(PAGE EXCERPT)

Computer technology for developing areas is a field focused on using technology to support economic development and improve quality of life in regions with limited access to resources and infrastructure. This area of research seeks to address the digital divide, which refers to the gap between those who have access to technology and those who do not, and the resulting inequalities in education, healthcare, and economic opportunities.

Computer technology is often given to developing areas through donation. Many institutions, government, charitable, and for-profit organizations throughout the world give hardware, software, and infrastructure along with the necessary training to use and maintain it all.

==Technological growth==

Developing countries have historically lagged behind other nations in terms of ready access to technology, though computer access has started to bridge that gap. For example, in 2010, an average of only 1 in 130 people in Africa had a computer, while in North America and Europe, 1 in every 2 people had access to the Internet. 90% of students in Africa had never touched a computer. Purposes and usage of technology has varied drastically due to shifts of priority between industrialized and developing countries.
=== The Smart Cape Access Project ===
South Africa has one of the largest and most successful introductions of computers to the residents in Africa, with the Smart Cape Access Project initiated in 2000 in Cape Town winning the Bill and Melinda Gates Foundation Access to Learning Award in 2003. The project piloted 36 computers in six public libraries in disadvantages areas of Cape Town in 2002 with four computers designated for public use in each library. Funding for the project relied on donations and partnerships from private organizations with extensive volunteer help in accessing open-source software, available from licensed vendors or free on the Internet.

The first phase of the project was completed in 2005 and the second phase, consisting of monitoring and evaluation of pilot sites, was completed in 2007. Today, the project operates as a public service program in various libraries throughout Cape Town, providing citizens with up to 500MB of free data monthly.

=== Struggle in projects ===
Many other projects that attempt to introduce computers to Africa struggle not only in the sustainability issue, but also in training, support and feedback. In many cases, access to the Internet via cable or wireless and electricity remain overwhelming issues. Less than one percent of Africans access broadband and only four percent use the Internet.

In the past, Freeplay Foundation has attempted to address the issue of electricity by first developing battery powered lights for rural areas of Africa piloting a project in Kenya in 2008. At the time, the World Bank estimated that more than 500 million people in sub-Saharan Africa did not have access to electricity supplies that could be used to light their homes or power computers.

Cameroon was the recipient of the School of Engineering and Applied Science communication technology through a student volunteer organization. Computers were obtained, shipped, refurbished and integrated with teaching computer skills to residents. However, no maintenance or support procedures and facilities were available as part of this effort. Similarly but on a larger scale, Computer Aid, a British charity, has shipped over 30,000 PCs to 87 developing companies and is currently shipping at a rate of 1,000 a month.

=== Technological access today ===
Despite overall growth, many developing countries still lack consistent internet access, with only 38% of Africa's population being reported online as of 2024. Measures are still being taken to close this gap today.

==Sources of hardware==

===Affordable technology===
Initiatives such as the OLPC computer and Sakshat Tablet are intended to provide rugged technology at a price affordable for mass deployments. The World Bank surveyed the available ICT (Information and communication technologies for development) devices in 2010.

(End PAGE EXCERPT)
(EXCERPTED DATA)

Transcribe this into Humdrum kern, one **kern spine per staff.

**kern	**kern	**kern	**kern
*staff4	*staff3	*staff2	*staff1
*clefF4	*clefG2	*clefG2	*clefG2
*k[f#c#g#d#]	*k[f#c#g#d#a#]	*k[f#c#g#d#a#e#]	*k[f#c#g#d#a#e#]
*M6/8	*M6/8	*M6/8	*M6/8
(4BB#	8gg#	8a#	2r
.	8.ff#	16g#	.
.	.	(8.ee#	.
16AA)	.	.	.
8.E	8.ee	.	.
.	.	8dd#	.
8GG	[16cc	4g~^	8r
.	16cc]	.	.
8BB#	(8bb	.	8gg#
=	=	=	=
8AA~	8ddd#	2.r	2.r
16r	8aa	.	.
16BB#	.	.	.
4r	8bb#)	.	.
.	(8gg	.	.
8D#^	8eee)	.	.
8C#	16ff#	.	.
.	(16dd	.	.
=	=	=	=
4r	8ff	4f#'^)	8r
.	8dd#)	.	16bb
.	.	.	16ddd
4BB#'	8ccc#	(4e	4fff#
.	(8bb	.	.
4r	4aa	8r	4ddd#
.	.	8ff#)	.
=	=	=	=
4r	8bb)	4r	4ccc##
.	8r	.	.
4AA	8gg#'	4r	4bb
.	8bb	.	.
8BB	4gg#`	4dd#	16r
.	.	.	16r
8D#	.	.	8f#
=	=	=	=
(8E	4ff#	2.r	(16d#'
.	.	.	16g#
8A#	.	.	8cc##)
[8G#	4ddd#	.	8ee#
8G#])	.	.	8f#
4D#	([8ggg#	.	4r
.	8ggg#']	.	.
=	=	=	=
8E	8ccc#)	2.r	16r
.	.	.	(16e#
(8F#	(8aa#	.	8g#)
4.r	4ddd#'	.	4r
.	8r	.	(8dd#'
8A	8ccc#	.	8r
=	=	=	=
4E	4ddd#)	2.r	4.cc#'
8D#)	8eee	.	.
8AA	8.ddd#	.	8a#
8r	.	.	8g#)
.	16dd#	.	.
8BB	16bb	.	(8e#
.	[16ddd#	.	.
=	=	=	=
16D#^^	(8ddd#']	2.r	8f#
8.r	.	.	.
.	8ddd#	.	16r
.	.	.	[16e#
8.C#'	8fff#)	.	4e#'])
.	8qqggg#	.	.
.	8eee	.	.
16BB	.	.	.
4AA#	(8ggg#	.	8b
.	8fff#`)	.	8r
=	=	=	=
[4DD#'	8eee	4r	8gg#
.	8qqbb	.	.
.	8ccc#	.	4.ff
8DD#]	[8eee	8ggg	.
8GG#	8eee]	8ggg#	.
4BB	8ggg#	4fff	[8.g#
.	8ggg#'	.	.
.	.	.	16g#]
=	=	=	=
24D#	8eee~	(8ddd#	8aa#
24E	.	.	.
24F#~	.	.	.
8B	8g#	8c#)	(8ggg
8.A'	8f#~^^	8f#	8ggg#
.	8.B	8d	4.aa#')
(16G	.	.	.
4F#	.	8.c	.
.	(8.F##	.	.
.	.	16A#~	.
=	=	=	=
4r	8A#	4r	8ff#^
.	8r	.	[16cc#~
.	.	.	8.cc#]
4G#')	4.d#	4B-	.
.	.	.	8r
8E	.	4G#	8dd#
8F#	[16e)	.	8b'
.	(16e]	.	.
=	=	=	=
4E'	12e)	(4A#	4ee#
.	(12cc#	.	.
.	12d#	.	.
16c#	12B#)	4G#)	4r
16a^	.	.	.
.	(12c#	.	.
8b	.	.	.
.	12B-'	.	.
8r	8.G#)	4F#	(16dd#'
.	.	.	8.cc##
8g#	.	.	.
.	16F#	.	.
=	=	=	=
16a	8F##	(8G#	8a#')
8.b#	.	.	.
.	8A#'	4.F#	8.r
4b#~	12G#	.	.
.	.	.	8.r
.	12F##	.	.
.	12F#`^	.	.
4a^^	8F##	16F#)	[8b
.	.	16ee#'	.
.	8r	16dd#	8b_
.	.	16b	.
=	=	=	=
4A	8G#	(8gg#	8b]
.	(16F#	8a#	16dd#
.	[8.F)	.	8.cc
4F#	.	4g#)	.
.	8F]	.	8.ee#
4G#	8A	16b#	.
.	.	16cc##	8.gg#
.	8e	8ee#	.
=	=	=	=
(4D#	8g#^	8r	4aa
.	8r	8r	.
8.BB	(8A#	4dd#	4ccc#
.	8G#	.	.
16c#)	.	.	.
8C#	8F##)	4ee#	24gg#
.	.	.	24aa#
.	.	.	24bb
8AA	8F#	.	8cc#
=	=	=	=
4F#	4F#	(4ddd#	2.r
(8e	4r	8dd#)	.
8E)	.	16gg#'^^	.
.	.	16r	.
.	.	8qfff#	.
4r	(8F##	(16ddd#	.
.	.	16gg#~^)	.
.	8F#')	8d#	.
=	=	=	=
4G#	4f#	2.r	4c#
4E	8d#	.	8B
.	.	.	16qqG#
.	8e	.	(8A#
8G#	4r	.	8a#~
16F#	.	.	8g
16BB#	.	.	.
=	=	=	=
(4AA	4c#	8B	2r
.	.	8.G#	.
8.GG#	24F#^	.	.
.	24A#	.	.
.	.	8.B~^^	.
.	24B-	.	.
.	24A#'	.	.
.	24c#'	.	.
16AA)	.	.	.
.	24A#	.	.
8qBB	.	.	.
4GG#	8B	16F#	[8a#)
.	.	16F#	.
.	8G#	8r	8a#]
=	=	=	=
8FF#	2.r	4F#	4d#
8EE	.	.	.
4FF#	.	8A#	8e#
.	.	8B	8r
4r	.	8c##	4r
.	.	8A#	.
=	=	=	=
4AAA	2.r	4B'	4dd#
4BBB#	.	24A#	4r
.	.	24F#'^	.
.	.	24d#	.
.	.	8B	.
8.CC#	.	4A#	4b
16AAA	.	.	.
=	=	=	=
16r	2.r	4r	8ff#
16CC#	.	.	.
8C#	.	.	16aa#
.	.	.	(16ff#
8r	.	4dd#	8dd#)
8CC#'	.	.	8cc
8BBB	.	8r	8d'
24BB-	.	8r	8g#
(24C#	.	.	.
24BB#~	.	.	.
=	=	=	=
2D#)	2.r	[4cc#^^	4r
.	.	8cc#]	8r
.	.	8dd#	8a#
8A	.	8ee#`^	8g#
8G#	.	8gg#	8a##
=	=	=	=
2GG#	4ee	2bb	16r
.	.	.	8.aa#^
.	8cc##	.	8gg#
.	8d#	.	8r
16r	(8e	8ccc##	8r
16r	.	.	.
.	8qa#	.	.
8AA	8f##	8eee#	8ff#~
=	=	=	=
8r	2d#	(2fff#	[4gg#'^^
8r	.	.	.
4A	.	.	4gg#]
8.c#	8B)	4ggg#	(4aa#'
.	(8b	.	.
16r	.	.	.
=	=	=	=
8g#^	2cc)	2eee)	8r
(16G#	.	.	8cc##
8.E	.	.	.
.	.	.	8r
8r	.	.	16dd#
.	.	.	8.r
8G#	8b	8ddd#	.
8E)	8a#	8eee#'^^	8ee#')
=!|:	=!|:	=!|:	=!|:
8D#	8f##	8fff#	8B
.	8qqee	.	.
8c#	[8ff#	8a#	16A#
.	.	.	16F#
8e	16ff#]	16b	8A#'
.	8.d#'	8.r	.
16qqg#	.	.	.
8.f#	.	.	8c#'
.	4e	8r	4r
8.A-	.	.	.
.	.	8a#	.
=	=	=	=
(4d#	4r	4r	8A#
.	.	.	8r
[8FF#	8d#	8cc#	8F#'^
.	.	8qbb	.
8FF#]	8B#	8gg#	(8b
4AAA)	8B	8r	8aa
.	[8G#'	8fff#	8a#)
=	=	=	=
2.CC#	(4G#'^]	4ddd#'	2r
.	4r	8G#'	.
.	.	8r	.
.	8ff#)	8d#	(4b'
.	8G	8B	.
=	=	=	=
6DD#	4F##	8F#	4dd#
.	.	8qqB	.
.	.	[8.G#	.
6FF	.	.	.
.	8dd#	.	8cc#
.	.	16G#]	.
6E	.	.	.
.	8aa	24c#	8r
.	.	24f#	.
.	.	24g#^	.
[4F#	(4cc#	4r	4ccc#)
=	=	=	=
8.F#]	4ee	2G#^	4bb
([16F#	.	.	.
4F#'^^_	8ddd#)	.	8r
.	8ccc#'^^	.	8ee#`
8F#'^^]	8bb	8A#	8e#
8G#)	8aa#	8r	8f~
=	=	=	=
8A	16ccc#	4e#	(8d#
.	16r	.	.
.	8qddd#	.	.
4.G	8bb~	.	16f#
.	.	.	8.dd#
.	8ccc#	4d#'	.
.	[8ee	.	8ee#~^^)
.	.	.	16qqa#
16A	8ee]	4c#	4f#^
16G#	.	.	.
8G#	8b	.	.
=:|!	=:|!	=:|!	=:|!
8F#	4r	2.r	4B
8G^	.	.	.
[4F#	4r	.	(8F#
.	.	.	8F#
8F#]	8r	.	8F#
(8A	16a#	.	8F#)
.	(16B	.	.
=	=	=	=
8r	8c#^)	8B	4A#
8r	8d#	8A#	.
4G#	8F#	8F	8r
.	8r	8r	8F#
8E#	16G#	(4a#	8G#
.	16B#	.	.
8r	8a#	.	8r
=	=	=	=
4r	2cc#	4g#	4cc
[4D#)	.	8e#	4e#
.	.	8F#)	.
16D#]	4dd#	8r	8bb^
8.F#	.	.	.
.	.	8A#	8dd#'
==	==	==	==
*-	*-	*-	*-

(End EXCERPTED DATA)

WORK REQUEST A —
According to the excerpt on computer technology for developing areas, how much free data per month does the Smart Cape Access Project give citizens today?
WORK REQUEST B —
Copy the passage of the excerpt on computer technology for developing areas word for word, starting at "Cameroon was the" and ending at "this gap today.".

RESPONSE AREA A —
Up to 500MB of free data each month.

RESPONSE AREA B —
Cameroon was the recipient of the School of Engineering and Applied Science communication technology through a student volunteer organization. Computers were obtained, shipped, refurbished and integrated with teaching computer skills to residents. However, no maintenance or support procedures and facilities were available as part of this effort. Similarly but on a larger scale, Computer Aid, a British charity, has shipped over 30,000 PCs to 87 developing companies and is currently shipping at a rate of 1,000 a month.

=== Technological access today ===
Despite overall growth, many developing countries still lack consistent internet access, with only 38% of Africa's population being reported online as of 2024. Measures are still being taken to close this gap today.